Yes agree synapse drugs for IHC synapses, but this is not talking about busted synapses though (in the OHC). It's talking about an increase in synapse connections to a pain receptor. It would suggest we need a synapse disconnecting drug rather than a drug that connected more.

It's baffling and probably the biggest curve ball I've seen in trying to work out noxacusis mechanisms, but when you think about it it actually makes sense.

I wonder if this is actually how sensitization physically happens?
It would be interesting to know if the decrease in type 1 afferents is intrinsically linked to an increase in type 2 afferents and whether they are contingent on each other.
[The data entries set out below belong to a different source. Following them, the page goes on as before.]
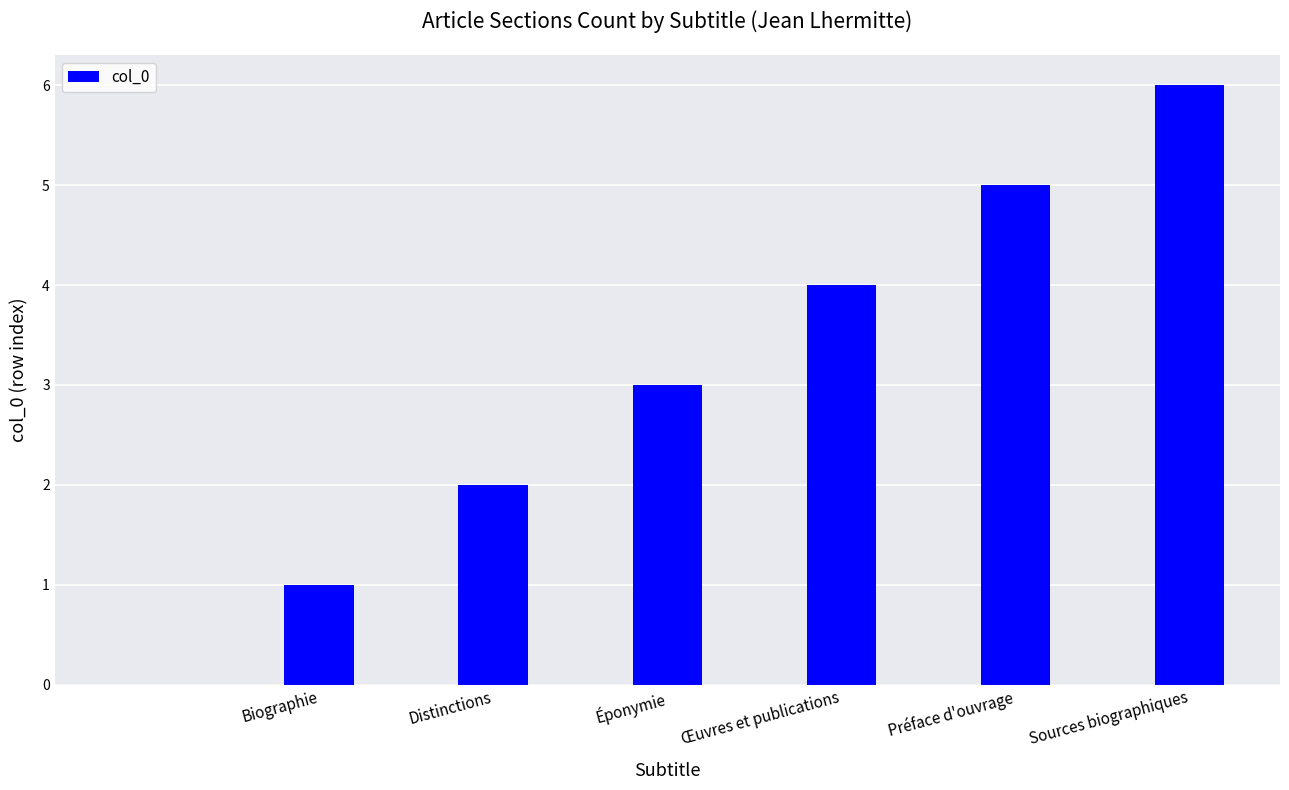

What is the sum of all values?

21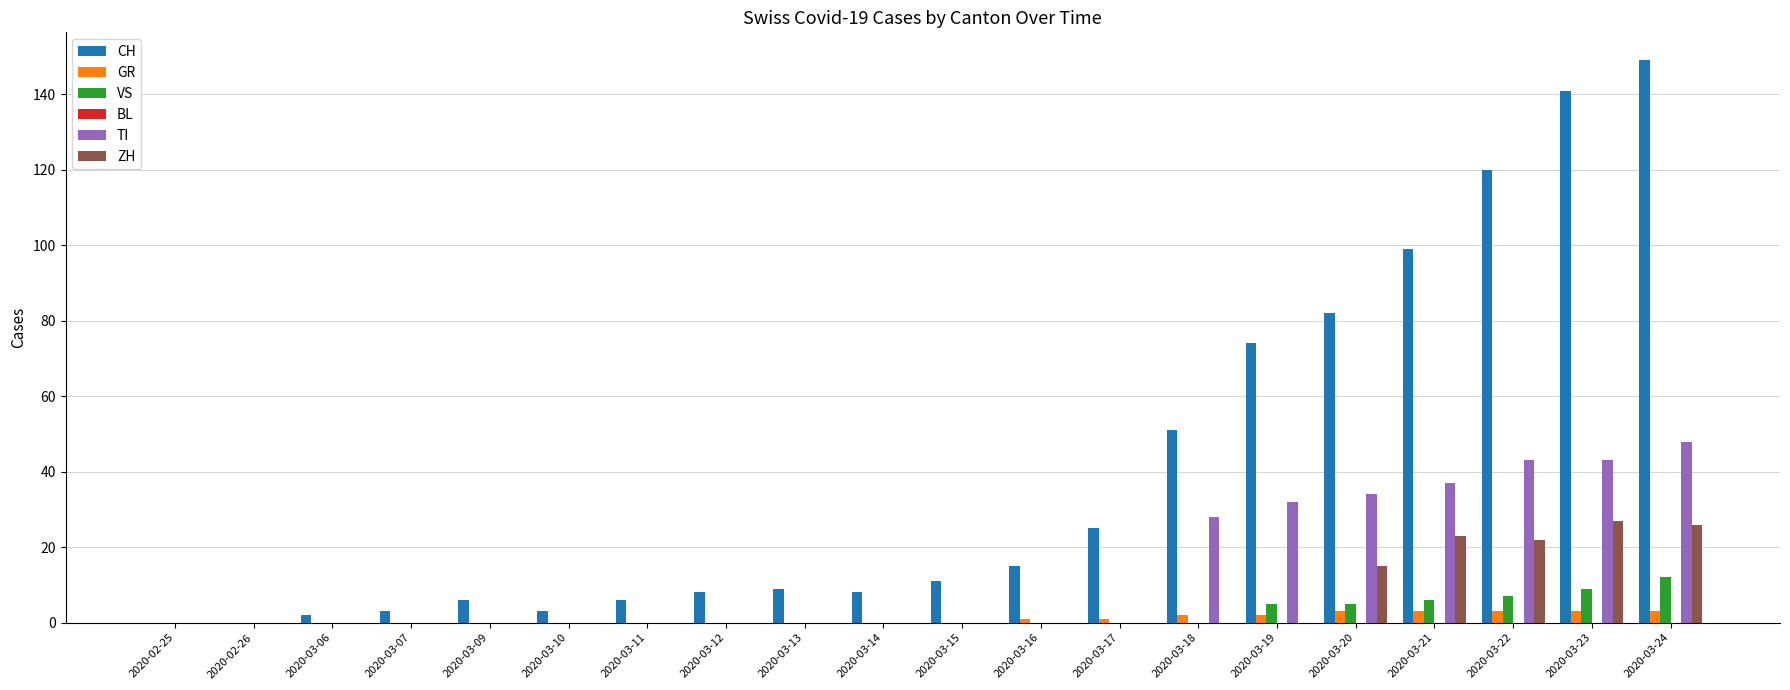

Does the chart contain stacked bars?

No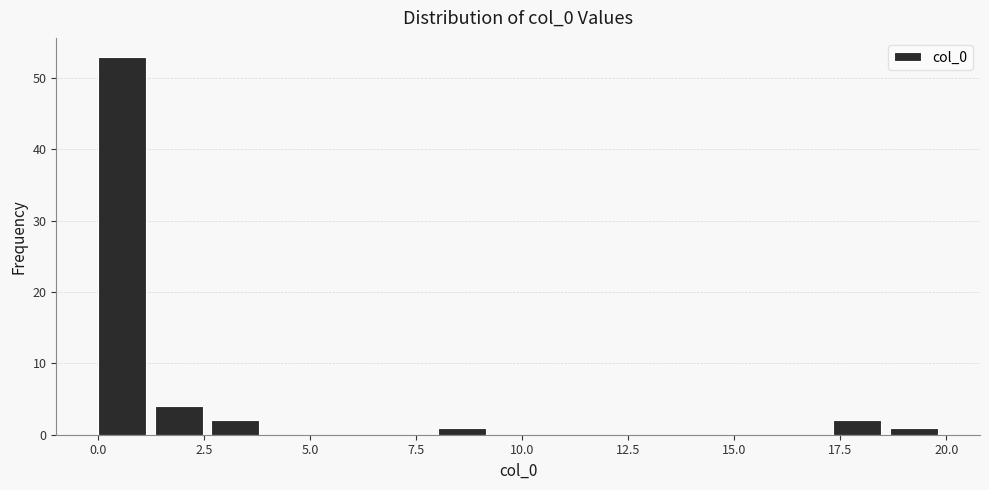

Around what value on the x-axis is the tallest bar? Give the approximate position of its centre, as read against the axis.

0.5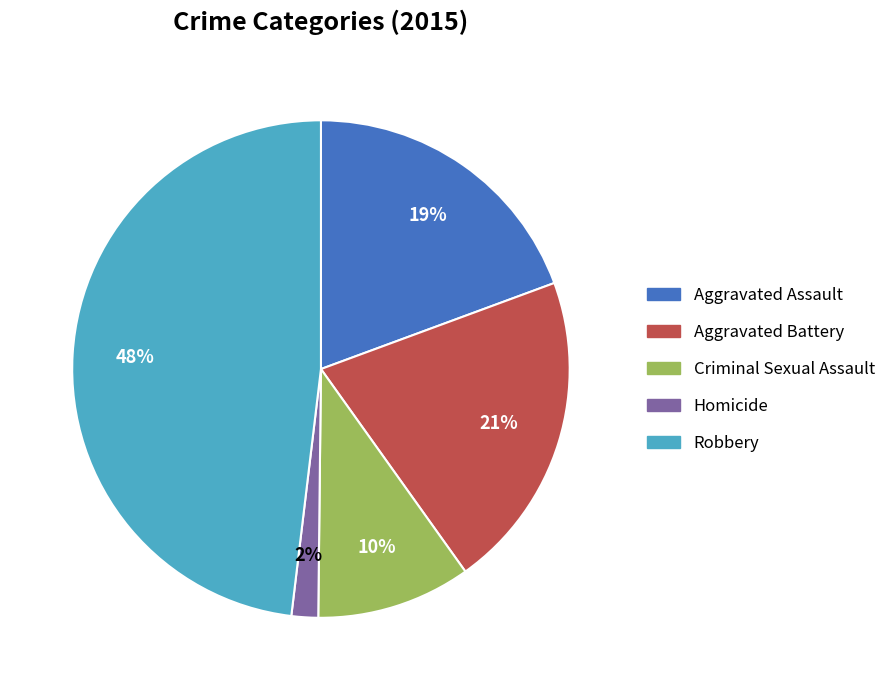

To the nearest percent, what is the combined percentage of Aggravated Battery and Criminal Sexual Assault?

31%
I'm actually wondering if a synaptopathy drug would be helpful -if you could restore the lost input of the Type 1 afferents, would that then downregulate the activity of the Type 2s and help 'normalise' the auditory system? Just a wild speculation and probably clutching at straws.
 
Yes agree synapse drugs for IHC synapses, but this is not talking about busted synapses though (in the OHC). It's talking about an increase in synapse connections to a pain receptor. It would suggest we need a synapse disconnecting drug rather than a drug that connected more.

It's baffling and probably the biggest curve ball I've seen in trying to work out noxacusis mechanisms, but when you think about it it actually makes sense.

I wonder if this is actually how sensitization physically happens?
That does make sense. It seems you need to lose those synapses first, then take the synapse medicine to restore them. This tends to mean that while regenerative treatments will probably work with those issues, they won't overcome the issues for this.